▶ [Task to carry out] Retype exactly the lines from the one holding "attraverso l’analisi di dati oggettivi." through the final line of the data, both included.
BEGIN
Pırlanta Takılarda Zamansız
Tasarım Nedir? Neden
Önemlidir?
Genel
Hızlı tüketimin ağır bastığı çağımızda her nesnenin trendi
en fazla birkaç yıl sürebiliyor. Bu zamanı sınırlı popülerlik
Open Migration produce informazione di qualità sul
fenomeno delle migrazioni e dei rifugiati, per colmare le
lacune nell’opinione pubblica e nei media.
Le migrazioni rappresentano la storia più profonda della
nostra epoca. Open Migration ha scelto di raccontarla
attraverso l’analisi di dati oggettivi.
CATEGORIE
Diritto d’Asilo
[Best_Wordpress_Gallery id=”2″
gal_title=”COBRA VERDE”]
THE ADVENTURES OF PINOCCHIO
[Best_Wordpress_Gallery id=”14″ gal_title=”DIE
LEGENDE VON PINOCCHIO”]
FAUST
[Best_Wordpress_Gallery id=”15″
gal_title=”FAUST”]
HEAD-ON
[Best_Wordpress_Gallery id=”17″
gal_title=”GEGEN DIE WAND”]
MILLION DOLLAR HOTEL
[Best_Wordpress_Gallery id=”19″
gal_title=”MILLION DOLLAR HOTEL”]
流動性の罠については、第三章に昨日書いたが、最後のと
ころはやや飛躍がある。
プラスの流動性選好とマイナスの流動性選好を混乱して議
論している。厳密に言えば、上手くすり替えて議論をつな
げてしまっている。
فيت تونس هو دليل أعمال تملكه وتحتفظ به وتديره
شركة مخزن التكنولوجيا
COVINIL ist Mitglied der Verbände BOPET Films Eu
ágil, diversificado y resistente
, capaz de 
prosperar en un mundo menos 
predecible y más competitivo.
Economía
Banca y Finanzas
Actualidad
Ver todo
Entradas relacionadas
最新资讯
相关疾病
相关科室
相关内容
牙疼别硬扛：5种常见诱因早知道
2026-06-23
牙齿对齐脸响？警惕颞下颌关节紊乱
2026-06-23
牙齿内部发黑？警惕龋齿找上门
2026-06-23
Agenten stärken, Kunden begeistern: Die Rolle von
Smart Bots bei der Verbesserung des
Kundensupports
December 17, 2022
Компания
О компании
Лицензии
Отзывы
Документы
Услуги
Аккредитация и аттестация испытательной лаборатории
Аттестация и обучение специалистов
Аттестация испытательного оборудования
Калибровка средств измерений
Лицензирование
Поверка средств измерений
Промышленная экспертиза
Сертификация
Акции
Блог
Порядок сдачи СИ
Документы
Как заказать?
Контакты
END
▶ [Result of this exercise]
attraverso l’analisi di dati oggettivi.
CATEGORIE
Diritto d’Asilo
[Best_Wordpress_Gallery id=”2″
gal_title=”COBRA VERDE”]
THE ADVENTURES OF PINOCCHIO
[Best_Wordpress_Gallery id=”14″ gal_title=”DIE
LEGENDE VON PINOCCHIO”]
FAUST
[Best_Wordpress_Gallery id=”15″
gal_title=”FAUST”]
HEAD-ON
[Best_Wordpress_Gallery id=”17″
gal_title=”GEGEN DIE WAND”]
MILLION DOLLAR HOTEL
[Best_Wordpress_Gallery id=”19″
gal_title=”MILLION DOLLAR HOTEL”]
流動性の罠については、第三章に昨日書いたが、最後のと
ころはやや飛躍がある。
プラスの流動性選好とマイナスの流動性選好を混乱して議
論している。厳密に言えば、上手くすり替えて議論をつな
げてしまっている。
فيت تونس هو دليل أعمال تملكه وتحتفظ به وتديره
شركة مخزن التكنولوجيا
COVINIL ist Mitglied der Verbände BOPET Films Eu
ágil, diversificado y resistente
, capaz de 
prosperar en un mundo menos 
predecible y más competitivo.
Economía
Banca y Finanzas
Actualidad
Ver todo
Entradas relacionadas
最新资讯
相关疾病
相关科室
相关内容
牙疼别硬扛：5种常见诱因早知道
2026-06-23
牙齿对齐脸响？警惕颞下颌关节紊乱
2026-06-23
牙齿内部发黑？警惕龋齿找上门
2026-06-23
Agenten stärken, Kunden begeistern: Die Rolle von
Smart Bots bei der Verbesserung des
Kundensupports
December 17, 2022
Компания
О компании
Лицензии
Отзывы
Документы
Услуги
Аккредитация и аттестация испытательной лаборатории
Аттестация и обучение специалистов
Аттестация испытательного оборудования
Калибровка средств измерений
Лицензирование
Поверка средств измерений
Промышленная экспертиза
Сертификация
Акции
Блог
Порядок сдачи СИ
Документы
Как заказать?
Контакты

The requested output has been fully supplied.